§ Directions for this task
From the line with "left knee: (429, 450, 13)" to the line with "right knee: (786, 429, -7)", retype every line exactly, including those two, and leave out the rest of the data below.

....

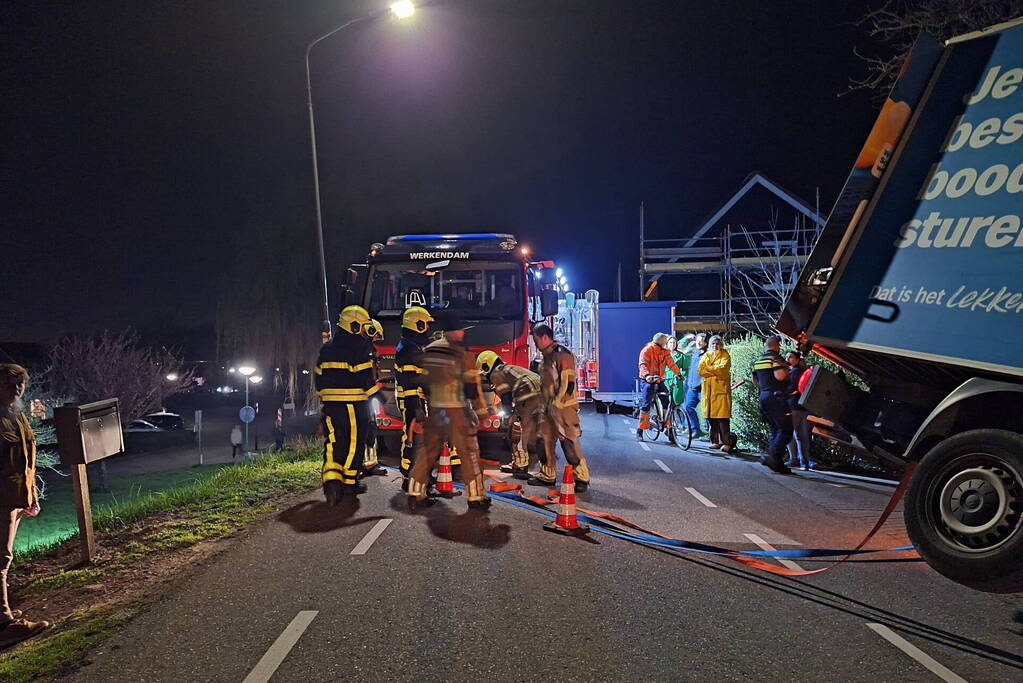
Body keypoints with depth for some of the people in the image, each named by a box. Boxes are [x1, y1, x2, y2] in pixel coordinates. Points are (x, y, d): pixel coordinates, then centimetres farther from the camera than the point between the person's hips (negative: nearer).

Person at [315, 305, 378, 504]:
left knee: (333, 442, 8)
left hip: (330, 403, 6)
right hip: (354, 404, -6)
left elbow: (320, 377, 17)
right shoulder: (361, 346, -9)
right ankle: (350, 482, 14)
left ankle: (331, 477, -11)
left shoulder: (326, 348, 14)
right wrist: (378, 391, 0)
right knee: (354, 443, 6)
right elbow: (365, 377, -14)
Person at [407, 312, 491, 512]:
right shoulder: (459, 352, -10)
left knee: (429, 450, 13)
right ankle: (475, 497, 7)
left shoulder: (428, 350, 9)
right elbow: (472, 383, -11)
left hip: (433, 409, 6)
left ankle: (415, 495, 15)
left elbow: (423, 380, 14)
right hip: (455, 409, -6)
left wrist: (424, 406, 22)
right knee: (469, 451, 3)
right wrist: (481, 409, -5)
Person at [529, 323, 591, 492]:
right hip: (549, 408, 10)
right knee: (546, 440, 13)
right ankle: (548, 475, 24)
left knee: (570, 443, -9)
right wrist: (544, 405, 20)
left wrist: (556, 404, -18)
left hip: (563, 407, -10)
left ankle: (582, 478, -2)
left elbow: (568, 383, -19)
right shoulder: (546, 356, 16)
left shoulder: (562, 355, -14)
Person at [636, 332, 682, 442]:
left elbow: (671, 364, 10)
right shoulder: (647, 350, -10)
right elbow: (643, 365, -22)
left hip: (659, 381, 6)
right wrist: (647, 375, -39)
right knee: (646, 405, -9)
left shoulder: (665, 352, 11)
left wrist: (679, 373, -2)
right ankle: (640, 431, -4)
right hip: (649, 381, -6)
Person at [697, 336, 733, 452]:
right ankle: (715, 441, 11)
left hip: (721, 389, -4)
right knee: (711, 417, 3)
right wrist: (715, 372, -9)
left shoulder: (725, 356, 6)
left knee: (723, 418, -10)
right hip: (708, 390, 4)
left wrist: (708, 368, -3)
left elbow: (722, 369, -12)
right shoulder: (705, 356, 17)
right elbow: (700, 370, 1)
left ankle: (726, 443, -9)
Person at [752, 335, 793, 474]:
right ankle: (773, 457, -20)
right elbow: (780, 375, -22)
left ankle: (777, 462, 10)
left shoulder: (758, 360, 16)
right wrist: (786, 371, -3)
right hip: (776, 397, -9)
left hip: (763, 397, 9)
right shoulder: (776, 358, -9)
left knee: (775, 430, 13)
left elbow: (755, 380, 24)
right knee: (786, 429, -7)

....

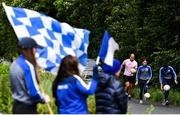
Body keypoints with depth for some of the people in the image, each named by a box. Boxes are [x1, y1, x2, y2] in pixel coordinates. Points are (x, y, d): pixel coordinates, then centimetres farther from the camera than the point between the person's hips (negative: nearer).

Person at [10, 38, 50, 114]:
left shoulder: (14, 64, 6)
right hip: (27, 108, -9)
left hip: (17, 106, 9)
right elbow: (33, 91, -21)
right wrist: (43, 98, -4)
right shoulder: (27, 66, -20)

....

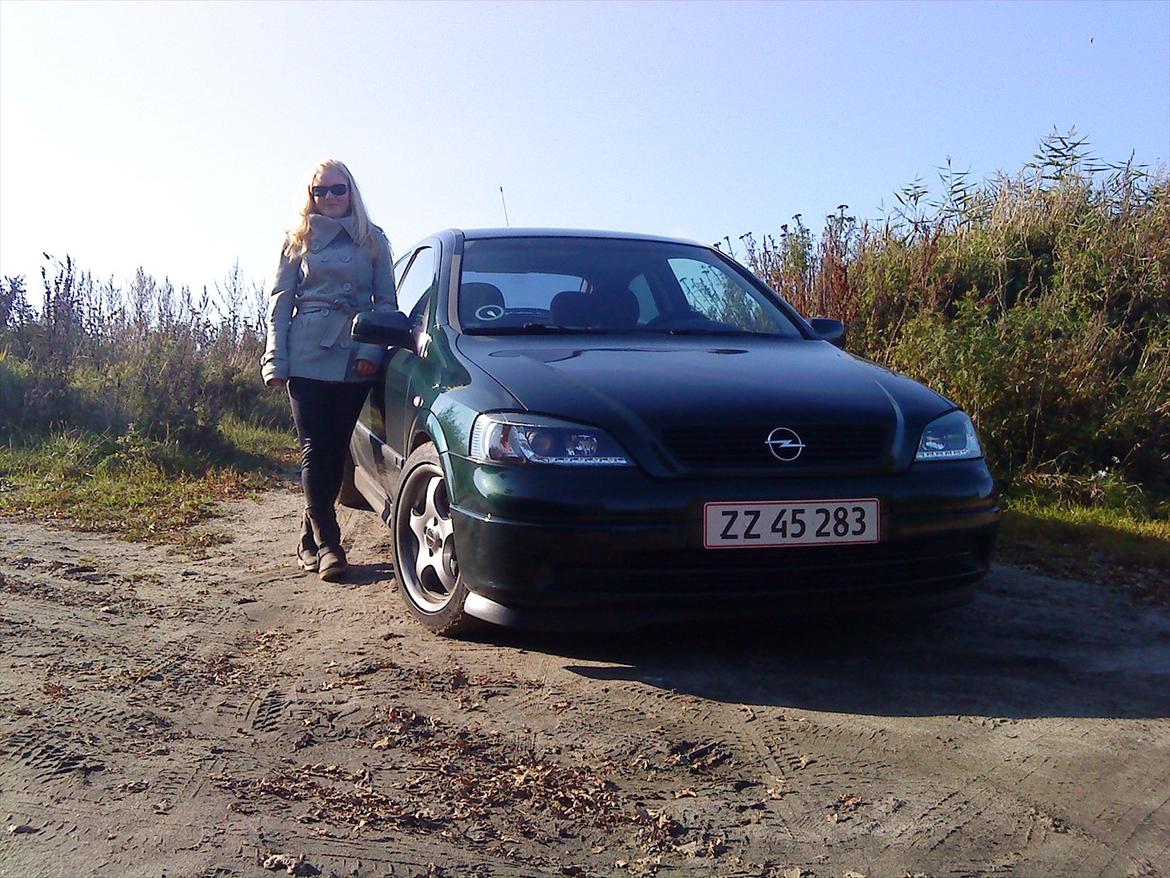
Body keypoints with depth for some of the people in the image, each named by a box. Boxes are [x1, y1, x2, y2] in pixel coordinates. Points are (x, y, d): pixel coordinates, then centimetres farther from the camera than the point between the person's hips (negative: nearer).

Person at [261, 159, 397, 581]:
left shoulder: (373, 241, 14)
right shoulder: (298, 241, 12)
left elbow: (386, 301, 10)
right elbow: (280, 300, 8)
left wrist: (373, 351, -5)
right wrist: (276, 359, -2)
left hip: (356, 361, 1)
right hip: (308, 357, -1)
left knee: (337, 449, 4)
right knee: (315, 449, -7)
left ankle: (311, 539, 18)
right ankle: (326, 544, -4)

....

§ Exercise output
left knee: (429, 450, 13)
right ankle: (475, 497, 7)
left shoulder: (428, 350, 9)
right elbow: (472, 383, -11)
left hip: (433, 409, 6)
left ankle: (415, 495, 15)
left elbow: (423, 380, 14)
right hip: (455, 409, -6)
left wrist: (424, 406, 22)
right knee: (469, 451, 3)
right wrist: (481, 409, -5)
Person at [529, 323, 591, 492]:
right hip: (549, 408, 10)
right knee: (546, 440, 13)
right ankle: (548, 475, 24)
left knee: (570, 443, -9)
right wrist: (544, 405, 20)
left wrist: (556, 404, -18)
left hip: (563, 407, -10)
left ankle: (582, 478, -2)
left elbow: (568, 383, -19)
right shoulder: (546, 356, 16)
left shoulder: (562, 355, -14)
Person at [636, 332, 682, 442]:
left elbow: (671, 364, 10)
right shoulder: (647, 350, -10)
right elbow: (643, 365, -22)
left hip: (659, 381, 6)
right wrist: (647, 375, -39)
right knee: (646, 405, -9)
left shoulder: (665, 352, 11)
left wrist: (679, 373, -2)
right ankle: (640, 431, -4)
right hip: (649, 381, -6)
Person at [697, 336, 733, 452]:
right ankle: (715, 441, 11)
left hip: (721, 389, -4)
right knee: (711, 417, 3)
right wrist: (715, 372, -9)
left shoulder: (725, 356, 6)
left knee: (723, 418, -10)
right hip: (708, 390, 4)
left wrist: (708, 368, -3)
left elbow: (722, 369, -12)
right shoulder: (705, 356, 17)
right elbow: (700, 370, 1)
left ankle: (726, 443, -9)
Person at [752, 335, 793, 474]:
right ankle: (773, 457, -20)
right elbow: (780, 375, -22)
left ankle: (777, 462, 10)
left shoulder: (758, 360, 16)
right wrist: (786, 371, -3)
right hip: (776, 397, -9)
left hip: (763, 397, 9)
right shoulder: (776, 358, -9)
left knee: (775, 430, 13)
left elbow: (755, 380, 24)
right knee: (786, 429, -7)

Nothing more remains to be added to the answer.